1. With all the spring rains, flash floods, and not to forget Easter Sunday's devastating tornado, I can't help but think of consumers who mistakenly believe that homeowners' insurance covers any and all damage. Too many homeowners have taken a beating because they think they're protected from the teeming waters (and torn down homes). Remember: the only insurance that covers "floods" is FLOOD insurance.

2. Just because you've paid your homeowners policy in full doesn't automatically mean you're covered when something happens to your house. Exclusions, special conditions, and other limitations may impact what you will get if you incur a loss. Check regularly with your agent to review your policy to ensure you have the right one based upon your needs and what's inside your wallet.

3. Even assuming one buys "full coverage," this misnomer certainly doesn't mean everything's covered. First of all, there's no such animal as "full coverage" and, in fact, most states mandate only liability insurance. Be certain you select only the coverage you need and can afford.

4. Thinking certain car colors increase premiums is another mistake people make. That cherry red vehicle won't make your payments rise (although if going over the speed limit, you and 'ole Cherry Red may be more likely to get a ticket than Granny Girtie driving her '96 Chevy); however, certain other factors will. The auto's year, the make and model, miles driven per year, the driver's age, driving record, and credit history are all factors contributing to a rate increase, as are other persons also named on the policy.

5. Just because policyholders own an older car doesn't mean we don't need comprehensive coverage. These days, many thieves target less new vehicles; not only are they easier to steal but, additionally, a strong market exists for older parts.

6. A great life insurance plan at work doesn't mean you shouldn't purchase more coverage. After all, if folks leave their jobs, chances are they won't be able to take the coverage with them. It wouldn't hurt to talk to a licensed life insurance professional about buying your own policy, such as affordable term life and, particularly, if you still have children at home to be cared for and educated.

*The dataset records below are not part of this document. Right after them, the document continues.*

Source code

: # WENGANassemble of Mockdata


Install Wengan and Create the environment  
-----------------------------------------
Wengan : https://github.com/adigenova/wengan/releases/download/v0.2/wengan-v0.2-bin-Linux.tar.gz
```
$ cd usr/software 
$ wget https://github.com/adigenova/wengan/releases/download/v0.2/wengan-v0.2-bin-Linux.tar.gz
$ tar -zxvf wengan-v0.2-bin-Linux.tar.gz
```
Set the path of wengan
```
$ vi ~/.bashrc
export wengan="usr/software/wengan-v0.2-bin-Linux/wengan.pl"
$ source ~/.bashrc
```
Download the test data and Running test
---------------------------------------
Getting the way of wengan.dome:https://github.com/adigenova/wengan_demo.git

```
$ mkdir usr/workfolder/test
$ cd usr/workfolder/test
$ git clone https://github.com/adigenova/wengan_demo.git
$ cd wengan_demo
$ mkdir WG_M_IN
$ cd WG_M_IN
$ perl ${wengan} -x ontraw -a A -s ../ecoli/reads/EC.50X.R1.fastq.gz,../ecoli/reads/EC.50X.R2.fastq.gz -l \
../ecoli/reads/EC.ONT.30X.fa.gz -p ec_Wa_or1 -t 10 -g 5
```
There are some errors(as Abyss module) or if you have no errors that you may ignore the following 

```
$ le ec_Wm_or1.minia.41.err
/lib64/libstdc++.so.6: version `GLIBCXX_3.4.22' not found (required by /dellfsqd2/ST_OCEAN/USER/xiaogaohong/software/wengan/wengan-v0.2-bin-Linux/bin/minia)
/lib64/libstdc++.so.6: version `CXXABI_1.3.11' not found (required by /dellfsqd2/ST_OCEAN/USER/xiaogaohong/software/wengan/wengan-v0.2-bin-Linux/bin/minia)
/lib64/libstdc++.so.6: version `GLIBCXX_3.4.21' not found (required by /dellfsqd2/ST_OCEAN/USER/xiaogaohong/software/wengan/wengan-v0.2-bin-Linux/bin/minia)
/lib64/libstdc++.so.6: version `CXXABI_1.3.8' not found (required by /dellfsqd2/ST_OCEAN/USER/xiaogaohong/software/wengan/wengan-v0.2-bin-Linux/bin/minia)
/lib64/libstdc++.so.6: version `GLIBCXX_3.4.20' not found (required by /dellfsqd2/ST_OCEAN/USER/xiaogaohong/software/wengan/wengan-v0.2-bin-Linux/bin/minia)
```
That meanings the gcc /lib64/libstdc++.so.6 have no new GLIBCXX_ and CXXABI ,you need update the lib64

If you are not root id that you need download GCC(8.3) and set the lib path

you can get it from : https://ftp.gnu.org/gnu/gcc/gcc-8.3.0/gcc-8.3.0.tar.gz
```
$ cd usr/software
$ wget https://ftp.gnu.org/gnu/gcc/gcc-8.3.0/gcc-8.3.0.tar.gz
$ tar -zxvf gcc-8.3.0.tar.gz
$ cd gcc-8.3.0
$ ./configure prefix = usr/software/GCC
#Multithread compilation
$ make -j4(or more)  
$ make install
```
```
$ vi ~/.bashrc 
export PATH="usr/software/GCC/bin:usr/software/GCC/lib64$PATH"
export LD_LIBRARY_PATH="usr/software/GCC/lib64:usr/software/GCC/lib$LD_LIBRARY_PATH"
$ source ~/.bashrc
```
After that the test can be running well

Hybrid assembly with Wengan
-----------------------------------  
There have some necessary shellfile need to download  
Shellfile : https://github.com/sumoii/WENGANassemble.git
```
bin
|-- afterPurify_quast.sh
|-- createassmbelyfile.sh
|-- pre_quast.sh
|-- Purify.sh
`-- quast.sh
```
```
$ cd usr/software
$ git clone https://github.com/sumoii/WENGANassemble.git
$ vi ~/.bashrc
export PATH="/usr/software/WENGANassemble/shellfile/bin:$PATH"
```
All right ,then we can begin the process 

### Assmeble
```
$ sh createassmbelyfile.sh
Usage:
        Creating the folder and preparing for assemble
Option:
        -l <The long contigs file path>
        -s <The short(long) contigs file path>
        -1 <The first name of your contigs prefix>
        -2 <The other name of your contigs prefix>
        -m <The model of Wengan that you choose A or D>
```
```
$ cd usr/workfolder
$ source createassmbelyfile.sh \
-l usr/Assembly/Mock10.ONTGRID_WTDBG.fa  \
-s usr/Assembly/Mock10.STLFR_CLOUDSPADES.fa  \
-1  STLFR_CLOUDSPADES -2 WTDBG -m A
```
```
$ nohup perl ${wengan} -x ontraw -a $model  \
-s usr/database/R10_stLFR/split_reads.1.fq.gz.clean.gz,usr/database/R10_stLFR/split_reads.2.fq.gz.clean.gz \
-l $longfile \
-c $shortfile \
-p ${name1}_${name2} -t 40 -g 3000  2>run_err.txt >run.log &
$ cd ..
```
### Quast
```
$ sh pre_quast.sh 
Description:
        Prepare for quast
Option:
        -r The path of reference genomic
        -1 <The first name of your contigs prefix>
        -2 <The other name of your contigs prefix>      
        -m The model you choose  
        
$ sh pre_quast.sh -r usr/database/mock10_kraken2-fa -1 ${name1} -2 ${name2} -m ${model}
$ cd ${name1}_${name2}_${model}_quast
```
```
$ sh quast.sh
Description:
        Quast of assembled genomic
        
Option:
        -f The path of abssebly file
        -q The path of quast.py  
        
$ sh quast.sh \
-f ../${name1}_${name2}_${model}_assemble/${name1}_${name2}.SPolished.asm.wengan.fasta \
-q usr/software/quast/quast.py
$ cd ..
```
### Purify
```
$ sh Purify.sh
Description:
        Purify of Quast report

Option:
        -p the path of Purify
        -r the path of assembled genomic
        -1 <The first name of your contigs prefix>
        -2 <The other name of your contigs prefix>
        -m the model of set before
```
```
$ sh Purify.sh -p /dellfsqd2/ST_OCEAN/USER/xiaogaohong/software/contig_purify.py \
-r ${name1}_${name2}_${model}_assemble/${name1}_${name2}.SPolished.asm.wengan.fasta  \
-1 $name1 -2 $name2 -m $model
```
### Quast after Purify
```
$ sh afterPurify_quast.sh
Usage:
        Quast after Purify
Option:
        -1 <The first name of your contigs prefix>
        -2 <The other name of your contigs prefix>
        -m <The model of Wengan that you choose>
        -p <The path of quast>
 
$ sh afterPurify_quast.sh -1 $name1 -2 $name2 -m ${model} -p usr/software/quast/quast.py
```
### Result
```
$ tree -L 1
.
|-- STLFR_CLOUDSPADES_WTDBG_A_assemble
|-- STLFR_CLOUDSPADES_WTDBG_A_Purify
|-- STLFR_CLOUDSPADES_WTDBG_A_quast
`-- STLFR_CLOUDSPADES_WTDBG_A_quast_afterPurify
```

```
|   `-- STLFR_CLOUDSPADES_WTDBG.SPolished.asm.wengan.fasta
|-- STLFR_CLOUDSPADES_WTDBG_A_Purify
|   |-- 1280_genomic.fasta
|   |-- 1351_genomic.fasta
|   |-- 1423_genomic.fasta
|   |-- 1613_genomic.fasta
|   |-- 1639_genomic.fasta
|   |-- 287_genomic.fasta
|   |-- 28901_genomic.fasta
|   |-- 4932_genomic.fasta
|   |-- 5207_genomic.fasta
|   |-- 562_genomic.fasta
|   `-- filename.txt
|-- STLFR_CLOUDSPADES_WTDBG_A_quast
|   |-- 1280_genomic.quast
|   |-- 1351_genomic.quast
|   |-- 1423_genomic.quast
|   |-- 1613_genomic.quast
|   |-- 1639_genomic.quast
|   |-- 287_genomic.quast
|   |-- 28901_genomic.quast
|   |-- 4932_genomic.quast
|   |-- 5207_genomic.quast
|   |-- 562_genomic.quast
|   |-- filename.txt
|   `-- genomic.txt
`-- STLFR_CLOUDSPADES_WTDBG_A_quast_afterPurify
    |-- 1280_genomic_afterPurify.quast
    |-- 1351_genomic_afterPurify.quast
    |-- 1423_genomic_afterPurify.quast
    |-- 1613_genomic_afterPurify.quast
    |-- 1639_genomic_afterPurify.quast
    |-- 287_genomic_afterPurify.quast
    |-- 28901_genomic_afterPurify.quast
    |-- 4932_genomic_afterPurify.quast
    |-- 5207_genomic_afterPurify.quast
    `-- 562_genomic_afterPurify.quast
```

7. Health insurance won't necessarily cover all expenses. After all, even the best policies mean copays and deductibles. This is where a supplemental policy might come in handy, especially for cancer, accidental injury, and so forth. Following a bad accident several summers ago (and at the expense of three weeks in the hospital, three months of outpatient rehab, and lots of pain in recovery), I received a check for $8500 that covered any medical expenses beyond what health insurance encompassed. In fact, I pocketed enough bonus bucks to buy a brand-new iPad for my husband and one for me!